Die aktuelle Debatte um die Reform von Hartz IV nimmt auch immer wieder die bestehende Sanktionspraxis in den Fokus. Wir kennen das ja aus allen Debatten, die damit zu tun haben. Kann sich noch jemand an die Studie erinnern, die das IAB vor einigen Jahren dazu veröffentlicht hat? Hintergrund: Die meisten Sanktionen werden eben auch für die Meldeversäumnisse ausgesprochen. Das Nichtwahrnehmen von Terminen kann schon beim ersten Mal sanktioniert werden. Es ging darum, dass vor allem diejenigen sanktioniert werden, die wenig Allgemeinbildung, schlechte schulische Qualifikation oder wenig oder keine berufliche Ausbildung hatten. Gerade in diesem Bereich der klassischen Unterschicht wird das formale Herangehen an Mitwirkungspflichten schon dadurch schwierig, weil viele eben durch das Wegbrechen der Tagesstruktur aufgrund jahrelanger Arbeitslosigkeit oder dem Fehlen einer effektiven Schriftkultur nicht in der Lage sind, diesen Anforderungen zu entsprechen: Briefe gehen verloren – entweder, weil die Briefkästen in den Wohnblöcken, in denen die Mieten noch gerade so von den JobCentern bezahlt werden, immer offen stehen – oder die Briefzustellung in diesen Vierteln nicht mehr ordnungsgemäß funktioniert. Wenn der Brief doch angekommen ist, dann wird er eben nicht in einem guten Zeitmanagement verarbeitet, sondern weggelegt, in der Hoffnung, dass die Erinnerung daran noch rechtzeitig kommt. Dies geht aber faktisch viel zu oft schief.
Aber das Problem liegt tiefer. Es beginnt damit, dass viele die Regeln nicht richtig und vollständig verstehen. Zudem gelingt es diesen Menschen schlechter, eine als unzumutbar empfundene Maßnahme abzulehnen – in dem einfach dazu argumentiert wird. Viele trauen sich nicht, ihre eigenen Berufswünsche zu artikulieren und sich argumentativ dafür einzusetzen. Stattdessen sagen sie nichts – und besuchen den zugewiesenen Kurs einfach nicht. Auch von den rechtlichen Möglichkeiten, Sanktionen zu vermeiden, machen sie kaum Gebrauch. Oft wissen sie gar nicht, dass sie Entscheidungen der Vermittler anfechten können.

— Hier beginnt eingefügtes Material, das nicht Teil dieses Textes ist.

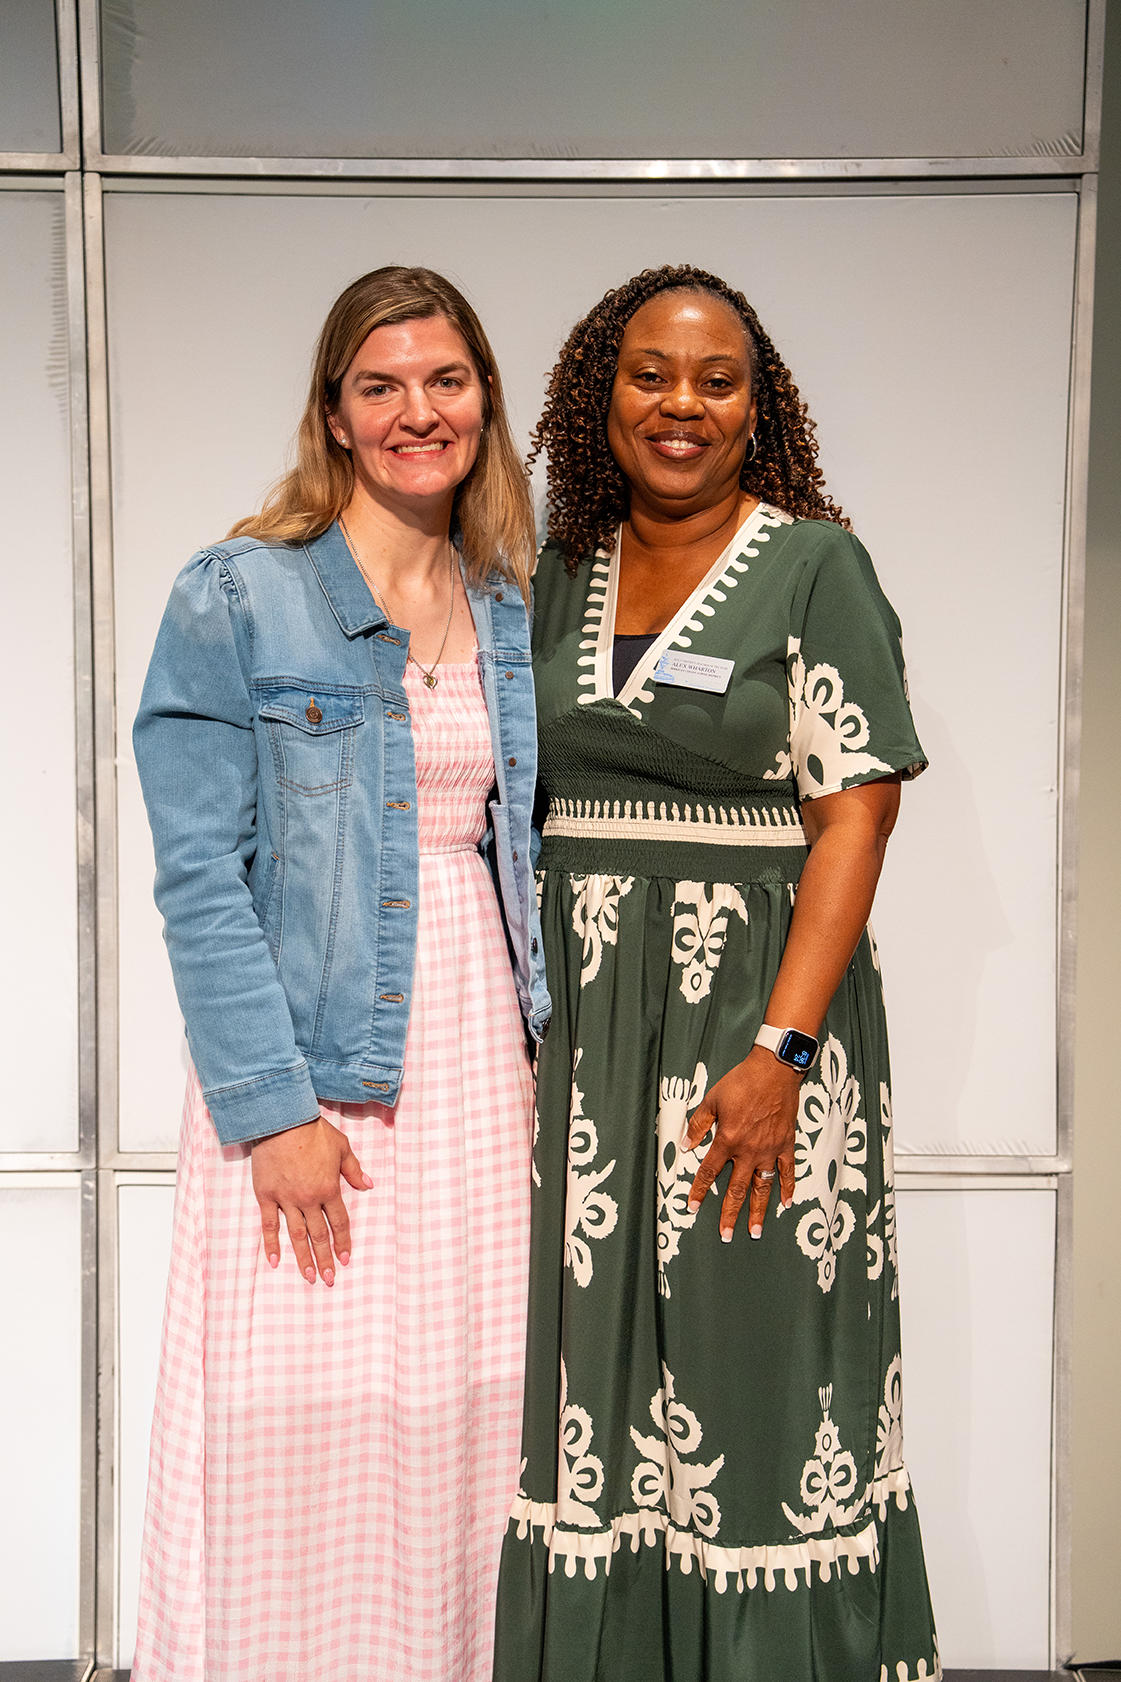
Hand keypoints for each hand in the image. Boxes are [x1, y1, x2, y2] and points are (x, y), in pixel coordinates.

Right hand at [251, 1116, 371, 1284]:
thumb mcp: (342, 1147)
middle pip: (319, 1234)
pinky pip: (269, 1225)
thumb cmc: (313, 1132)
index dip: (343, 1241)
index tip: (345, 1259)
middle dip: (325, 1258)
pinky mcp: (266, 1196)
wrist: (281, 1121)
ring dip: (303, 1257)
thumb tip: (368, 1185)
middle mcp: (309, 1199)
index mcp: (329, 1188)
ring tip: (309, 1276)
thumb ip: (354, 1170)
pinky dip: (271, 1244)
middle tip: (329, 1278)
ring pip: (297, 1235)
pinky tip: (275, 1261)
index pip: (339, 1222)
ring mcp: (286, 1199)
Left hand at [682, 1047, 799, 1241]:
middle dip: (729, 1214)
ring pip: (762, 1187)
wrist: (774, 1070)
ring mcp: (770, 1150)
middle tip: (725, 1234)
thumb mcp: (712, 1100)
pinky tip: (786, 1203)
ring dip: (758, 1211)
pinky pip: (787, 1171)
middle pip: (737, 1189)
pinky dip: (787, 1188)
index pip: (709, 1171)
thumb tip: (685, 1144)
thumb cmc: (742, 1082)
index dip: (699, 1190)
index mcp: (728, 1139)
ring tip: (754, 1231)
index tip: (692, 1207)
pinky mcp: (786, 1144)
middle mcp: (749, 1150)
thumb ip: (698, 1125)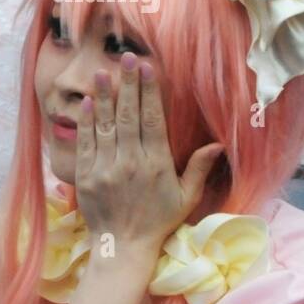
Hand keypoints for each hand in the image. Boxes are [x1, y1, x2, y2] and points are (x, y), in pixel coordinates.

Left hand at [76, 54, 223, 258]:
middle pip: (128, 116)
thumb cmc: (157, 221)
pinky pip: (85, 143)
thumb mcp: (185, 197)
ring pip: (105, 126)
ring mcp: (105, 168)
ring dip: (104, 97)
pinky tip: (88, 103)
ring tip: (102, 72)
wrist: (122, 246)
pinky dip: (86, 122)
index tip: (147, 68)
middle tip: (125, 57)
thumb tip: (217, 144)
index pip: (152, 120)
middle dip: (127, 85)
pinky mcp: (85, 176)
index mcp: (155, 164)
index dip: (149, 92)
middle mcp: (130, 162)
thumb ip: (198, 169)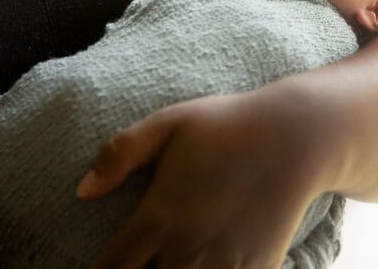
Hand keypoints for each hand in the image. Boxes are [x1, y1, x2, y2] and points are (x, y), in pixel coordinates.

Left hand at [76, 86, 332, 268]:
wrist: (295, 137)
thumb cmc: (225, 125)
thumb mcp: (169, 123)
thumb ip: (121, 153)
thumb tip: (82, 190)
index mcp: (160, 215)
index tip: (99, 268)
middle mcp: (188, 249)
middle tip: (136, 262)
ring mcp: (224, 266)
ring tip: (165, 264)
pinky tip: (203, 265)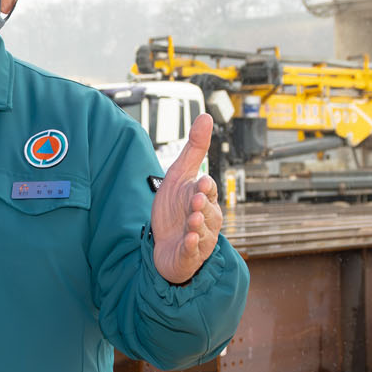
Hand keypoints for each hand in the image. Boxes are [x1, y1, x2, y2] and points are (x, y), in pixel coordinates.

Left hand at [151, 112, 223, 284]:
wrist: (162, 243)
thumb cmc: (175, 208)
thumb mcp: (180, 175)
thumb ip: (195, 149)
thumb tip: (206, 116)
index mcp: (204, 198)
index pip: (208, 190)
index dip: (205, 187)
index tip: (202, 181)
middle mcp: (207, 218)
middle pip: (208, 210)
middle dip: (202, 205)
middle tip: (195, 199)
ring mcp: (200, 238)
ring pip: (203, 231)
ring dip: (198, 225)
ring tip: (193, 219)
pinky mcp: (189, 255)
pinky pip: (192, 251)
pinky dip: (191, 247)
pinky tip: (188, 240)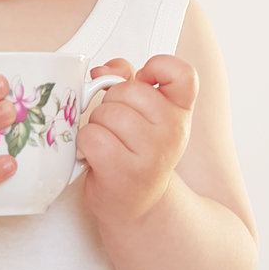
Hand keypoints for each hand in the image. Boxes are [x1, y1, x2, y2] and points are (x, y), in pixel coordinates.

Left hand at [77, 54, 198, 225]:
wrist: (136, 202)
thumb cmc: (136, 151)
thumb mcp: (142, 112)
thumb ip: (127, 79)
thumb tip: (103, 71)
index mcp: (180, 111)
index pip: (183, 74)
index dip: (158, 67)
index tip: (144, 79)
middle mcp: (173, 131)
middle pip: (128, 90)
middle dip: (111, 102)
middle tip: (118, 125)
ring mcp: (151, 153)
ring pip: (107, 112)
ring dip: (97, 124)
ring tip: (108, 141)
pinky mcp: (124, 171)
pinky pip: (92, 136)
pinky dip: (85, 142)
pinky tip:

Dazu kommt, dass die Fachkräfte aus Vermittlung und Fallmanagement immer häufiger eine Hochschulausbildung haben, was zu begrüßen ist. Aber damit geht auch einher, dass dieser neuen Generation von Akademikern die Lebenswelt der Unterschicht sehr fremd ist. Sie können sich nicht gut in deren Situation hineinversetzen.
In der angesprochenen Untersuchung ist noch etwas anderes herausgekommen: Die schon bestehenden negative Zuschreibungen etwa von Lehrern oder früheren Vermittlern über die Jahre verfestigen sich in den Akten. Dies begünstigt dann das Verhängen von Sanktionen. Ergebnis der Untersuchung: Sanktionen in der Grundsicherung reproduzieren soziale Ungleichheit. Die Empfehlung war: Berücksichtigung dieses Forschungsergebnisses und Entschärfung der Sanktionen.
Die Studie des IAB war aus dem Jahr 2016. Drei Jahre später gibt es noch keine nennenswerte Änderung, wie aktuelle Zahlen beweisen: so heisst es aus der Bundesagentur für Arbeit: „2017 mussten die Jobcenter [für die 4,36 Mio. Alg-II-EmpfängerInnen] bei 733800 Menschen deswegen die Regelleistung um zehn Prozent absenken.“ Und: „Die Sanktionsquote - also das Verhältnis von verhängten Sanktionen zu allen erwerbsfähigen Leistungsberechtigten - lag unverändert bei 3,1 Prozent.“ Wenn ich das ausrechne, liege ich bei einer Quote von über 7 Prozent.
Kurzum: Die Menschen, die von Hartz IV leben müssen, sind nicht in der Lage, die komplexe Struktur zu verstehen. Die Vermittler verstehen nicht, wie die Menschen, die sie betreuen sollen, denken. Das wird weiter schief gehen.